Kündigung wegen Einschlafens am Arbeitsplatz bedarf der vorherigen Abmahnung

Arbeitsgericht Köln, 7 Ca 2114/14, Urteil v. 19.11.2014:

Die im Boardservice eines Bahnunternehmens tätige Mitarbeiterin klagte nach Dienstantritt über Unwohlsein, meldete sich aber nicht arbeitsunfähig. Als sie daraufhin mehrere Stunden ihrer Arbeitszeit in einem Zugabeteil verschlief, erklärte ihre Arbeitgeberin die verhaltensbedingte Kündigung wegen Verletzung ihrer arbeitsvertraglichen Pflichten. Zu unrecht, so das Arbeitsgericht Köln. Dabei ließ das Gericht offen, ob das Einschlafen eine Pflichtverletzung darstellt. In jedem Fall habe es einer vorherigen Abmahnung bedurft. Die bereits erteilten Abmahnungen seien wegen eines abweichenden Sachverhalts unbeachtlich, die Kündigung damit unwirksam.




Fluggastentschädigung nach Verordnung (EG) 261/2004 bei technischem Defekt am Fluggerät

Landgericht Darmstadt, 7 S 200/08, Urteil v. 16.06.2010:

Kommt es wegen eines technischen Defekts am Fluggerät zu einer Ankunftsverspätung von über 3 Stunden, steht dem Fluggast eine Ausgleichszahlung nach Verordnung (EG) 261/2004 zu, so das Landgericht Darmstadt. Wegen eines technischen Defekts kam es zu einer erheblichen Verspätung. Die Fluggesellschaft berief sich auf außergewöhnliche Umstände, welche sie von der Entschädigungspflicht befreien würde. Wie schon zuvor der BGH (Az.: Xa ZR 76/07, Urteil v. 12.11.2009) entschied auch das Landgericht Darmstadt, dass technische Defekte in der Regel keine außergewöhnlichen Umstände darstellen, welche die Airline von der Zahlung einer Fluggastentschädigung nach Verordnung (EG) 261/2004 befreien würde. Dies gelte auch dann, wenn die Airline das Fluggerät ordnungsgemäß gewartet hat.
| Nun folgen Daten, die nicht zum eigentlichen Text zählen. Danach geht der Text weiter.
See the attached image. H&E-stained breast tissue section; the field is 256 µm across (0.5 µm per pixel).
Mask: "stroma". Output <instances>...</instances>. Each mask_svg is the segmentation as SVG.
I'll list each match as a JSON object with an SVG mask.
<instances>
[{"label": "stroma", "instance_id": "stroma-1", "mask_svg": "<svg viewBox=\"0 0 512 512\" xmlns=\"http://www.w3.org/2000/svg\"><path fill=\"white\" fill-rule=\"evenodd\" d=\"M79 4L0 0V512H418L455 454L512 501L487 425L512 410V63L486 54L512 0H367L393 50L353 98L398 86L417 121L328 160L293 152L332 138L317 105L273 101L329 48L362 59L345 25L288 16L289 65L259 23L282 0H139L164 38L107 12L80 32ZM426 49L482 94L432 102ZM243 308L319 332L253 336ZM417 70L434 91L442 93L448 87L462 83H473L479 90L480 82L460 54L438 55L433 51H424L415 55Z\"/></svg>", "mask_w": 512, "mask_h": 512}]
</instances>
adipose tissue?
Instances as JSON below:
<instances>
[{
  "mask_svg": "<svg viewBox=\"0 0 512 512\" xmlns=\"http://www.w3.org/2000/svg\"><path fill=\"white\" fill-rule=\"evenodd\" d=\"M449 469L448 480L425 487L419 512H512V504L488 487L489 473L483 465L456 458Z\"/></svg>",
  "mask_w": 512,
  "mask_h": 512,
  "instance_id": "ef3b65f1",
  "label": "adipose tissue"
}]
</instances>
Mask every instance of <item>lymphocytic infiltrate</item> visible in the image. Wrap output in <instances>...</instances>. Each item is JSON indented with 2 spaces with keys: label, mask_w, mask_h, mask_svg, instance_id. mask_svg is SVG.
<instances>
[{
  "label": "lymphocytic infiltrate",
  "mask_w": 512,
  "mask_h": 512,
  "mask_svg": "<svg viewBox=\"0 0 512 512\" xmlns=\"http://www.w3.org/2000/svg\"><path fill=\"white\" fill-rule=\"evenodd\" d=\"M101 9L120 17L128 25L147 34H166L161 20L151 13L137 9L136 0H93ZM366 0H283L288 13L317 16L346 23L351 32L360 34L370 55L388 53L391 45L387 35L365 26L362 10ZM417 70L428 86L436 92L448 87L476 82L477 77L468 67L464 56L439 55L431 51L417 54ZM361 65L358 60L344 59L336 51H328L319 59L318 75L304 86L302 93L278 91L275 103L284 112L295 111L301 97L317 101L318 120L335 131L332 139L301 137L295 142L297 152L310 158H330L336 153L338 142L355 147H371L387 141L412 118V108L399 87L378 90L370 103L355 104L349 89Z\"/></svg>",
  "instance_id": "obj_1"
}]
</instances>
Verbrauchsgüterkauf: Bei mangelhafter Ware hat Verkäufer die Ein- und Ausbaukosten zu tragen

BGH VIII ZR 70/08, Urteil v. 21.12.2011

Ein Baustoffhändler lieferte mangelhaft Fliesen an einen Verbraucher, welche dieser dann von einem Drittunternehmen in seinem Haus verlegen ließ. Der Verbraucher forderte den Verkäufer sodann zur Neulieferung und Übernahme der Kosten für den Ausbau und Abtransport der mangelhaften und den Einbau von mangelfreien Fliesen auf. Der Verkäufer verweigerte dies mit Hinweis auf die unverhältnismäßig hohen Kosten. Zu Unrecht, so der BGH. Ist eine Reparatur nicht möglich, die Neulieferung also die einzig mögliche Nacherfüllung, könne der Verkäufer diese nicht wegen unverhältnismäßiger Kosten für  Ausbau und Abtransport der mangelhaften Kaufsache verweigern. Allerdings beschränke sich die Kostenerstattung auf einen Betrag, der sowohl den Wert der Kaufsache als auch das Ausmaß des Mangels berücksichtige. Dies dürfe jedoch nicht  dazu führen, dass die Rechte des Verbrauchers ausgehöhlt werden.



A C H T U N G ! Vorstehende Ausführungen dienen lediglich einer ersten kurzen Information. Sie erheben keinen Anspruch auf Vollständigkeit bzw. Richtigkeit und ersetzen keinesfalls eine anwaltliche Rechtsberatung.